На обед открыл бутылочку «Гесслеровской индийской горькой». Фирма, ее производящая, занимается этим еще с 30-х – если верить этикетке, хвастающейся филиалами в «Вене, Ягерндорфе, Берлине, Араде, Будапеште и Вельске» и датированной 1 августа 1931 года рекомендацией доктора Карла Шротса, изрядно, видимо, этой настойкой увлекавшегося. На этикетке также значилось, что напиток «настоян на лекарственных травах и пряностях», повышающих секрецию (интересно, чего?). Интересно, были ли в числе этих лекарственных травок кока и конопля?… На этикетке еще уместилась замечательная полураздетая дама, прекрасная дикарка, символизирующая колониальные прелести. В руках она держала живописное копье, заканчивающееся не острием, а пучком перьев. Перья у нее были и на голове, и на шее, и на грудях из разряда «анатомических чудес» (не свисают, вопреки огромному размеру и весу). Ноги же украшали мокасины и чулки, какими снабжают актрис, играющих индейских скво в фильмах про Виннету.
Во мне проснулась смутная тяга к воображаемому Востоку, где водятся прекрасные индианки, одетые в перья, где растут ингредиенты «Гесслеровской горькой», описанные на золоченой этикетке, от своей анахроничности ставшей еще завлекательнее и прекраснее.

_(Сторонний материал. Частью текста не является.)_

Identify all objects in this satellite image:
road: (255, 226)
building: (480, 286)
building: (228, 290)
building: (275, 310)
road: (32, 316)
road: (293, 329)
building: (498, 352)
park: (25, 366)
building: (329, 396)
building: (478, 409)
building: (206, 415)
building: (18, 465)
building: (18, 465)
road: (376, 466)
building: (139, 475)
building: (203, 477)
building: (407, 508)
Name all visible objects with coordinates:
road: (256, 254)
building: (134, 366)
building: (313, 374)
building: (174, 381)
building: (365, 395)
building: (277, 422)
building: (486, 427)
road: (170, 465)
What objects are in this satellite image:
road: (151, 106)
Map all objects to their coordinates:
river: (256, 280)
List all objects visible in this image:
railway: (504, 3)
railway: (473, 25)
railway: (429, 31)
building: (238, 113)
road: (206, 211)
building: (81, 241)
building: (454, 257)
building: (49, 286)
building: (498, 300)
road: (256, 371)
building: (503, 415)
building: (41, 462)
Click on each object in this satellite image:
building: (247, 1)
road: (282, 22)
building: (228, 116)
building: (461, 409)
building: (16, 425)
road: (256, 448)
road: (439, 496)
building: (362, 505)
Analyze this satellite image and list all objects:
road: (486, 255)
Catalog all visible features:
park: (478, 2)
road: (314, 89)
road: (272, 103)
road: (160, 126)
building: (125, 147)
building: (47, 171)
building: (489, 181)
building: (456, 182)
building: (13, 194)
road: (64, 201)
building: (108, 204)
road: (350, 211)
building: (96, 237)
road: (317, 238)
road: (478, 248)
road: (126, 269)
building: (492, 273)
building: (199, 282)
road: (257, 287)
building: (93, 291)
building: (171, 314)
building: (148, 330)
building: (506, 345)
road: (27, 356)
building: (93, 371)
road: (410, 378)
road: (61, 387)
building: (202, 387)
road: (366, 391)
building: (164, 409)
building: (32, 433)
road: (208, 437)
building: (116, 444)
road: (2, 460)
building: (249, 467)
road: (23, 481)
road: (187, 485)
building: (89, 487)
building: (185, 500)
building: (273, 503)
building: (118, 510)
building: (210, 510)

Большинство винных этикеток лишено какой бы то ни было фантазии, что меня, кстати, больше всего и поражает в нынешних винах (и виноторговцах). А на многих и прочесть о вине совершенно нечего – за приятным исключением «Ангостуры». Я как-то прочел на ее бутылке (для этого требуется изрядное напряжение глаз – или приличной силы очки): «Великолепно подходит и годится как добавка к супам, салатам, овощам, соусам, рыбе, грейпфрутам, фруктовым ассорти, домашним фруктовым компотам, мармеладам, шербетам, фруктовому снегу, соусу для пудингов, соленым соусам, сливочным пудингам, мясным паштетам, фруктовой выпечке, яблочному компоту и прочим подобным десертам». Непременно проверю это, когда в следующий раз буду печь пирог с черносливом или готовить паровой рис.
10
Нет, за этими горами мы не встретили людоедов в два метра ростом, завернутых в лоснящиеся, пятнистые леопардовые шкуры, напоминающие на ощупь кожу водяного ужа, – и с одним глазом посреди лба. Обитатели тамошних унылых мест едва достают нам до плеч, имеют по паре глаз на верхней конечности, и это мы ими, а не они нами питались, пока поисковая экспедиция нас не отыскала. Эти люди зовут себя «г'луу'урк», что приблизительно и значит: «люди». Они считают, что все прочие, а в особенности мы, ни к чему не пригодны и вообще никчемны, о чем свидетельствовал особый суффикс, прибавляемый ими к нашим именам. Приготовляли мы глуурков обычным способом, каким можно приготовить существо крупного размера в полевых условиях, а именно запекали в яме, и, попробовав, нашли их мясо на вкус превосходным – если сделать над собой усилие и суметь побороть возникающий после первого сглатывания приступ тошноты. Если ободрать шерсть, то их тела напоминают обезьяньи. Конечно же, они не очень одобряли то, что стали для нас главным продуктом питания, однако их обычаи и социальное устройство предписывают снабжать подходящей пищей иностранцев (тех, кто предложенную пищу не отвергает), а единственно пригодным для усвоения белком там была мускульная ткань их тел. Лишайником, служившим главной пищей этого племени, мы питаться не могли.
Нам повезло узнать, что в их обществе есть каста жрецов, «святых людей», чей долг – жертвовать собой во имя племени. Само племя невелико, потому численность этой касты мала, съедение нами членов этой касты, носителей традиций, вызвало немалую тревогу у племени.